Mas isso ainda era pouco. Em 1968, um membro da Guarda Vermelha, de 18 anos, chamado Wei Jingsheng, encontrou refúgio em uma família de um vilarejo em Anhui, e ali ele viveu para escrever o que ele viu:

Caminhávamos juntos ao longo do vilarejo. . .  Diante de meus olhos, entre as ervas daninhas, surgiu uma das cenas que já haviam me contado: um dos banquetes no qual as famílias trocam suas crianças para poder comê-las. Eu podia vislumbrar claramente a angústia nos rostos das famílias enquanto elas mastigavam a carne dos filhos dos amigos. As crianças que estavam caçando borboletas em um campo próximo pareciam ser a reencarnação das crianças devoradas por seus pais. O que fez com que aquelas pessoas tivessem de engolir aquela carne humana, entre lágrimas e aflições — carne essa que elas jamais se imaginaram provando, mesmo em seus piores pesadelos?

O autor dessa passagem foi preso como traidor, mas seu status o protegeu da morte, e ele foi finalmente solto em 1997.

Quantas pessoas morreram durante a fome de 1959-1961? A menor estimativa é de 20 milhões. A maior, de 43 milhões. Finalmente, em 1961 o governo cedeu e permitiu alguma importação de comida, mas foi pouco e já era tarde. Foi permitido a alguns camponeses voltar a plantar em sua própria terra. Surgiram alguns ateliês particulares. Alguns mercados foram permitidos.

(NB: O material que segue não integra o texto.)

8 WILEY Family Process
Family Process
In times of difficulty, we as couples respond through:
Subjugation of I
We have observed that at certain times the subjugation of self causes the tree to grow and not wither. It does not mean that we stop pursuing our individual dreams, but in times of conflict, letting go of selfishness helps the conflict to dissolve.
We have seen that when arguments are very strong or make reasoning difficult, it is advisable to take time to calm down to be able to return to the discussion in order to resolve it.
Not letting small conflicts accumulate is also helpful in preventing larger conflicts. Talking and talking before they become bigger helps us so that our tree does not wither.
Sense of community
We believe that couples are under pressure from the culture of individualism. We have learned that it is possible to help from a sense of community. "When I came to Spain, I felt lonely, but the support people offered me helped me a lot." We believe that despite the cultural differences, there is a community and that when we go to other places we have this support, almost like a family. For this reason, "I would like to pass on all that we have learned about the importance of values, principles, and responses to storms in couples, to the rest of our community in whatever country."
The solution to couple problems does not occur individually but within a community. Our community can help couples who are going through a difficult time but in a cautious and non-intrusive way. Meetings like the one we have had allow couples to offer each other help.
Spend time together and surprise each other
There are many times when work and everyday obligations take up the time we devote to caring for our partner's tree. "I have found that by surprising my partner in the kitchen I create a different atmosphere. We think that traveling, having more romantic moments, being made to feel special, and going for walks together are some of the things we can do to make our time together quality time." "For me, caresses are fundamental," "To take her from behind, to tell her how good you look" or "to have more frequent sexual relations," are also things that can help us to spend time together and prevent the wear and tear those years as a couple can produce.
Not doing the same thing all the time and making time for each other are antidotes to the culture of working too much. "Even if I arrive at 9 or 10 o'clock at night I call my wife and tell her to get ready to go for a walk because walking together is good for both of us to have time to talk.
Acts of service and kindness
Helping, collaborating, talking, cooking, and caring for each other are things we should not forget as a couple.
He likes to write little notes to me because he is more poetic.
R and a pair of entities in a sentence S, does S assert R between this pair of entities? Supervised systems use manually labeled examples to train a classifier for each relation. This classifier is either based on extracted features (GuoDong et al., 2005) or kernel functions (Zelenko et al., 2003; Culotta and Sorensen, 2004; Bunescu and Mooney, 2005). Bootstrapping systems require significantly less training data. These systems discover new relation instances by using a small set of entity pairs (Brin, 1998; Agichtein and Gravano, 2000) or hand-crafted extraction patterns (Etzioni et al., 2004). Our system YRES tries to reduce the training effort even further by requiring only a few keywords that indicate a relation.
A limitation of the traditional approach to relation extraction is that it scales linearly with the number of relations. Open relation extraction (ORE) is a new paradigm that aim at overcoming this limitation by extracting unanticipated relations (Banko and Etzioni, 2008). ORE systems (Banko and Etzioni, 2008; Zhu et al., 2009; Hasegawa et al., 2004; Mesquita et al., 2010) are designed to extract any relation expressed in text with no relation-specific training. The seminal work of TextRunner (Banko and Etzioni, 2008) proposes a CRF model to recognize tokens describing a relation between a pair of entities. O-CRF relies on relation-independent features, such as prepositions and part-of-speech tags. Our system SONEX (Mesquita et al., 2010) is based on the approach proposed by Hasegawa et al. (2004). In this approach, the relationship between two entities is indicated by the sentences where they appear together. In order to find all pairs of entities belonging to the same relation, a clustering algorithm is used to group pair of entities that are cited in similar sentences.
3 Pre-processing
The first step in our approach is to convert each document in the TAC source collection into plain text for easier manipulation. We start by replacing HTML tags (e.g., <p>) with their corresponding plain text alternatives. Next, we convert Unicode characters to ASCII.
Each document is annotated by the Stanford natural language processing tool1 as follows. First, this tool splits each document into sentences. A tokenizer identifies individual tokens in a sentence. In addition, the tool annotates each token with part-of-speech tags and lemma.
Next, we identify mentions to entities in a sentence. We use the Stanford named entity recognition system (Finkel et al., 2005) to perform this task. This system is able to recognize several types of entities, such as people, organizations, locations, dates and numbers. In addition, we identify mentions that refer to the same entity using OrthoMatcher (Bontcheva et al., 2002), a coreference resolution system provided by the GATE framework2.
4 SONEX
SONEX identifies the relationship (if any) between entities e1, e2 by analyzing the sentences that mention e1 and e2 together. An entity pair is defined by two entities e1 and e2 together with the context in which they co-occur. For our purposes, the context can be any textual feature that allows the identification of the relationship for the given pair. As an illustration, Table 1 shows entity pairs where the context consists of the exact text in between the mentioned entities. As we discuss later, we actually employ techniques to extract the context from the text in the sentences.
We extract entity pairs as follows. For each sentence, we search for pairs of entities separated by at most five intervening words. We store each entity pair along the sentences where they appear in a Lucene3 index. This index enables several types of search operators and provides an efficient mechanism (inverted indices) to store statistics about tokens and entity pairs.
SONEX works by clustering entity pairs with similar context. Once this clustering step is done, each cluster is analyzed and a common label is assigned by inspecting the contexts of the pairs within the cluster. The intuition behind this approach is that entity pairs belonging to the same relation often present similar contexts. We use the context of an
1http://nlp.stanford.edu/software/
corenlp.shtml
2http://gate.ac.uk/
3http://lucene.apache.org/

Finalmente, a fome começou a diminuir e a produção começou a crescer.

Mas então veio a terceira etapa: encontrar os bodes expiatórios. O que havia causado toda a calamidade? A resposta oficial era qualquer coisa, menos o comunismo; qualquer coisa, menos Mao. E então a captura de pessoas por motivos puramente políticos começou novamente — e aqui chegamos ao cerne da Revolução Cultural.

Milhares de campos e centros de detenção foram abertos. As pessoas que eram mandadas para lá, morriam lá. Na prisão, utilizava-se das desculpas mais fajutas possíveis para se eliminar alguém — tudo para haver sobras alimentícias, uma vez que os prisioneiros eram um fardo para o sistema, de acordo com o pensamento de quem estava no comando. Esse sistema penal, o maior já construído, era organizado em um estilo militar, com alguns campos mantendo por volta de 50.000 pessoas.

Havia um critério para se aprisionar alguém: os indivíduos eram abordados aleatoriamente e recebiam ordens de prisão de maneira indiscriminada. Isso acontecia com ampla frequência. Todos tinham de carregar consigo uma cópia do Pequeno Livro Vermelho, de Mao. Questionar a razão da prisão era em si uma evidência de deslealdade, já que o estado era infalível.

Uma vez preso, o caminho mais seguro era a confissão instantânea. Os guardas eram proibidos de usar de violência aberta, de modo que assim os interrogatórios durassem centenas de horas, o que frequentemente fazia com que os prisioneiros morressem durante o processo. Aqueles que tivessem seus nomes citados durante uma confissão eram então caçados e recolhidos.

Após ter passado por esse processo, você era mandado para um campo de trabalhos forçados, onde seria avaliado de acordo com o número de horas que seria capaz de trabalhar com pouca comida. Você não poderia comer carne nem qualquer tipo de açúcar ou azeite. Os prisioneiros passariam então a ser controlados pela racionalização do pouco da comida que tinham.

A fase final dessa incrível litania de criminalidade durou o período de 1966 até 1976, durante o qual o número de mortos caiu dramaticamente, variando “apenas” entre um milhão e três milhões. O governo, agora cansado e nos primeiros estágios da desmoralização, começou a perder o controle, primeiro dentro dos campos de trabalhos forçados, e então na zona rural. E foi esse enfraquecimento que levou ao período final, e de certa forma o mais cruel, da história comunista da China.

Os primeiros estágios da rebelião ocorreram da única maneira permissível: a linha dura começou a criticar o governo por ser muito frouxo e muito descompromissado com o ideal comunista. Ironicamente, isso começou a surgir exatamente no momento em que a moderação se tornou manifesta na Rússia. Os neo-revolucionários da Guarda Vermelha começaram a criticar os comunistas chineses como sendo “reformistas a la Khrushchev”.  Como um escritor apontou, a guarda “se levantou contra seu próprio governo com o intuito de defendê-lo”.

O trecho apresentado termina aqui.